Com R$ 650 milhões assegurados (mais do que o triplo recebido há três anos), o PT não precisará vender camisetas e botons a seus eleitores para financiar suas campanhas. Esse é um dos efeitos colaterais de se destinar cada vez mais recursos do orçamento público para os partidos: a acomodação. Com milhões e milhões recebidos sem esforço, a classe política começa a pensar que não precisa pagar os favores recebidos de seu principal financiador – o contribuinte.
Ao contrário do que muitos defendem, incrementar o volume de dinheiro público nas campanhas eleitorais não é uma conquista de nossa democracia. Pelo contrário: ele multiplica o poder das oligarquias partidárias e facilita a perpetuação de quem já domina a política brasileira.
João Campos chegou à Câmara dos Deputados em 2018 com apenas 25 anos. Com essa idade, novato na política, dificilmente um jovem seria agraciado com R$ 1.537.864,46 do fundo eleitoral para custear sua campanha. A não ser que ele pertencesse a uma família de políticos – no caso, João é bisneto de Miguel Arraes, sua avó é a ministra do TCU Ana Arraes e o pai é o ex-governador Eduardo Campos. Seu partido, o PSB, deu 19 votos, de um total de 27 (70,4%), para a derrubada do veto – e assim elevará sua cota de R$ 119 milhões para R$ 306 milhões em 2022.
Para tentar democratizar a distribuição do dinheiro do fundo eleitoral, o Tribunal Superior Eleitoral determinou que pelo menos 30% dele fosse distribuído para candidaturas femininas.

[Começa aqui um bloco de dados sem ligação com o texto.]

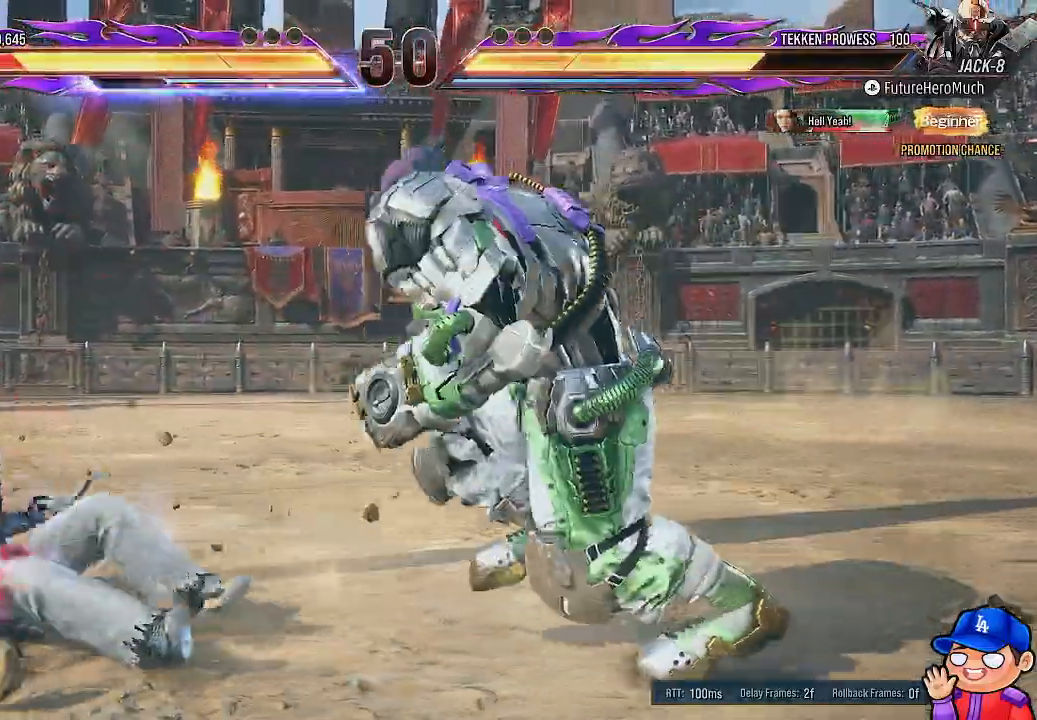
{"dt_ms": 500, "buttons": ["SQUARE"], "left_stick": "center", "right_stick": "center", "events": [[17, "CIRCLE", "up"], [33, "SQUARE", "up"], [100, "SQUARE", "down"], [200, "SQUARE", "up"], [283, "SQUARE", "down"], [367, "SQUARE", "up"], [450, "SQUARE", "down"]]}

A deputada Iracema Portella foi agraciada com R$ 2,404 milhões da cota feminina do diretório estadual do partido em 2018. Não por acaso, ela é filha de Lucídio Portella (ex-senador e ex-governador do Piauí) e ex-mulher de Ciro Nogueira, atual Ministro-Chefe da Casa Civil de Bolsonaro.
Como aconteceu em quase todos os partidos, os 30% da cota das mulheres nas últimas eleições foram destinados a filhas, esposas, ex-mulheres e até mães de políticos tradicionais, de Danielle Cunha (filha de Eduardo Cunha) a Elcione Barbalho (ex-mulher de Jader Barbalho), passando por Flávia Arruda (esposa de José Roberto Arruda).

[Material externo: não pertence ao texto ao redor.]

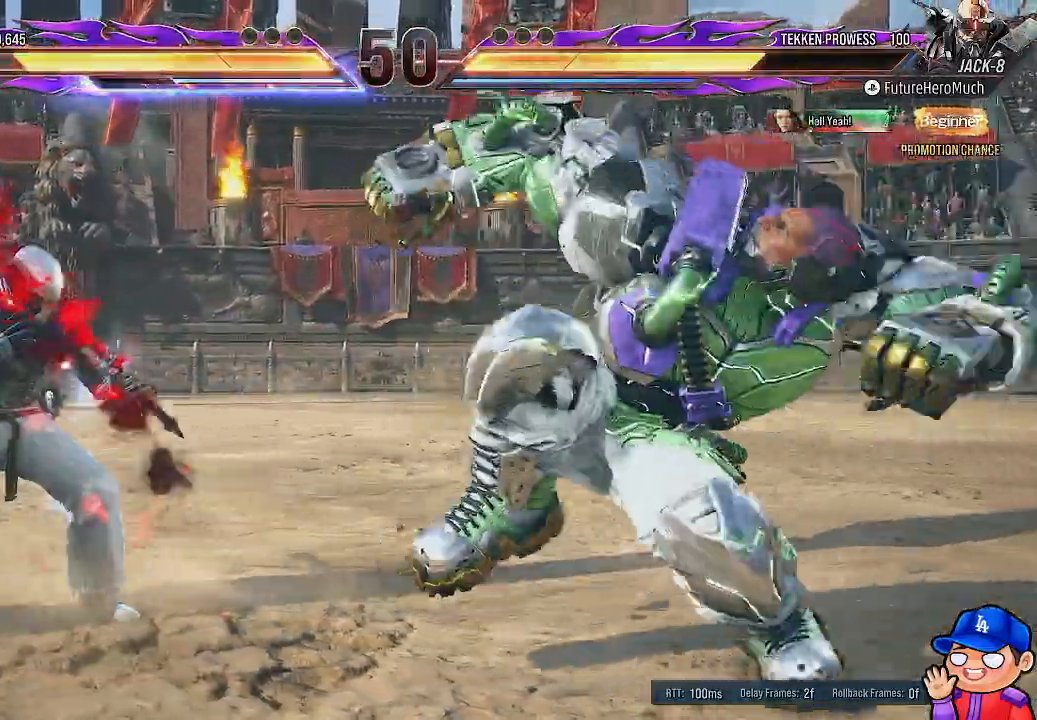
{"dt_ms": 500, "buttons": [], "left_stick": "center", "right_stick": "center", "events": [[50, "SQUARE", "up"], [133, "SQUARE", "down"], [217, "SQUARE", "up"]]}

Iracema Portella apoiou o novo fundo eleitoral de quase R$ 6 bilhões, assim como 44 dos 46 correligionários presentes na sessão de votação da sexta passada. O PP, que é também o partido de Arthur Lira, principal articulador da tramoia, vai aumentar seu cacife de R$ 131 milhões para R$ 450 milhões em 2022 – só de recursos públicos, claro.
Outro problema do fundão turbinado é que ele esvazia o potencial da cláusula de desempenho e do fim das coligações (grandes conquistas da reforma política de 2017) em reduzir o número de partidos políticos no Brasil. Pouca gente se deu conta disso, mas para ter acesso ao fundo eleitoral, uma legenda não precisa ter sobrevivido à cláusula de barreira – basta existir.
Luis Tibé é o mandachuva do Avante, uma sigla pequena que nasceu sob o nome de “PT do B”– apesar do antigo nome, ele é na verdade uma dissidência do PTB, de Roberto Jefferson. Nos velhos tempos, o Avante era considerado uma “legenda de aluguel”, pois vivia de comercializar seu tempo no horário eleitoral nas coligações estaduais.
Com pouca projeção nacional, o Avante corria um sério risco de não cumprir a cláusula de barreira em 2022; se isso acontecesse, deixaria de ter acesso ao fundo partidário (a cota do partido neste ano foi de R$ 18,5 milhões) e ao horário eleitoral gratuito, o que poderia forçá-lo a se fundir com outra agremiação.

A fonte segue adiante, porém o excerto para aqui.